Environmental and Behavioral Levels

Mapped with just a bit of minor details, this section would fill books. The books would probably be really interesting for many people, but they would not be very useful for understanding Van’s gifts to us. Just to provide a sense of some of Van’s environmental preferences and notable behaviors, however, here’s a short, selected list –

  • Van liked to geek out on technology and gadgets. He took a fancy to Origin gaming computers and configured maximalist gaming machines for his personal desktop. And, he loved Apple devices.
  • At home, Kala managed a very healthy diet for Van, but out of the house, he relished the local drive throughs. On his way to the office for our weekly staff meetings, he would often bring branded white paper bags with a burger, fries, and soda. He enjoyed eating them immensely while the rest of us provided our weekly updates. (Shhh. We did not tell on him to Kala.)
  • Van was more kinesthetically-oriented rather than visually-oriented. He cared more about comfort and how things felt to him rather than how he looked. In the pre YouTube/Zoom days, his unkempt appearance mattered little overall. When we started recording him on video, his “style” didn’t present so well on the other side of the screen. We benefited from Kala’s support and her tasteful sense of fashion. She was wonderful at helping him build an attractive wardrobe.
  • Van enjoyed the status of premium brands – but only for certain products and services, not for everything he owned. He savored: first class travel, Teslas, expensive sweaters and jackets, and an eclectic mix of various other items – but again, not everything. At one point, he paid tens of thousands of dollars for a fancy watch known by its two French surnames label. As much as he enjoyed luxury so close as his wrist, the piece kept time poorly, and within the year, he shifted back to more familiar watch names like Casio and Timex.
  • He loved to listen to big bands, swing music, and popular music from the 1950s. His song library filled an iPod.

*What you have to do*:
Rewrite the part of the text about Van's habits starting at "Environmental and Behavioral" and ending at "loved Apple devices.", switching "gadgets" for "electronics".

*Data provided*:
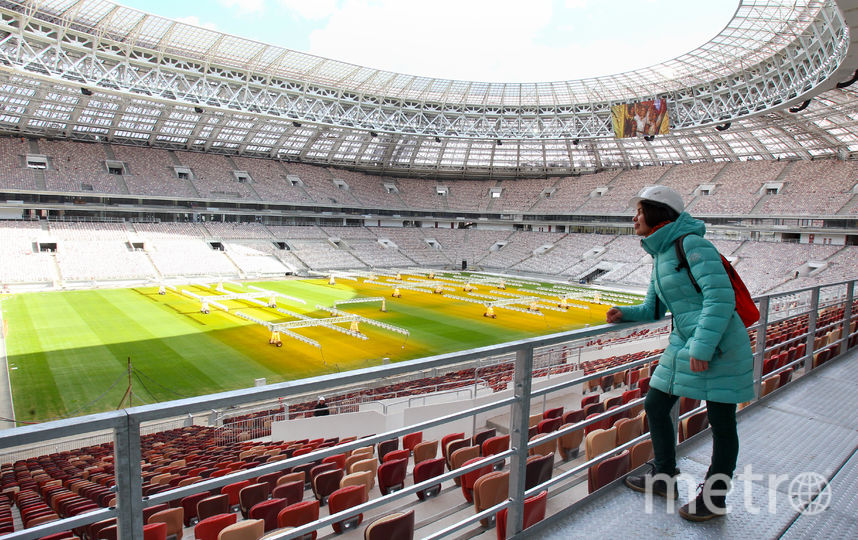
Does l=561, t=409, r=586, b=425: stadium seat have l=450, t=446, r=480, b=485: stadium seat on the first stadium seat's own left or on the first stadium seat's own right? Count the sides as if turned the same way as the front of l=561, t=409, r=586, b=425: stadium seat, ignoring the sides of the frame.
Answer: on the first stadium seat's own left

*Exercise solution*:
Environmental and Behavioral Levels

Mapped with just a bit of minor details, this section would fill books. The books would probably be really interesting for many people, but they would not be very useful for understanding Van’s gifts to us. Just to provide a sense of some of Van’s environmental preferences and notable behaviors, however, here’s a short, selected list –

  • Van liked to geek out on technology and electronics. He took a fancy to Origin gaming computers and configured maximalist gaming machines for his personal desktop. And, he loved Apple devices.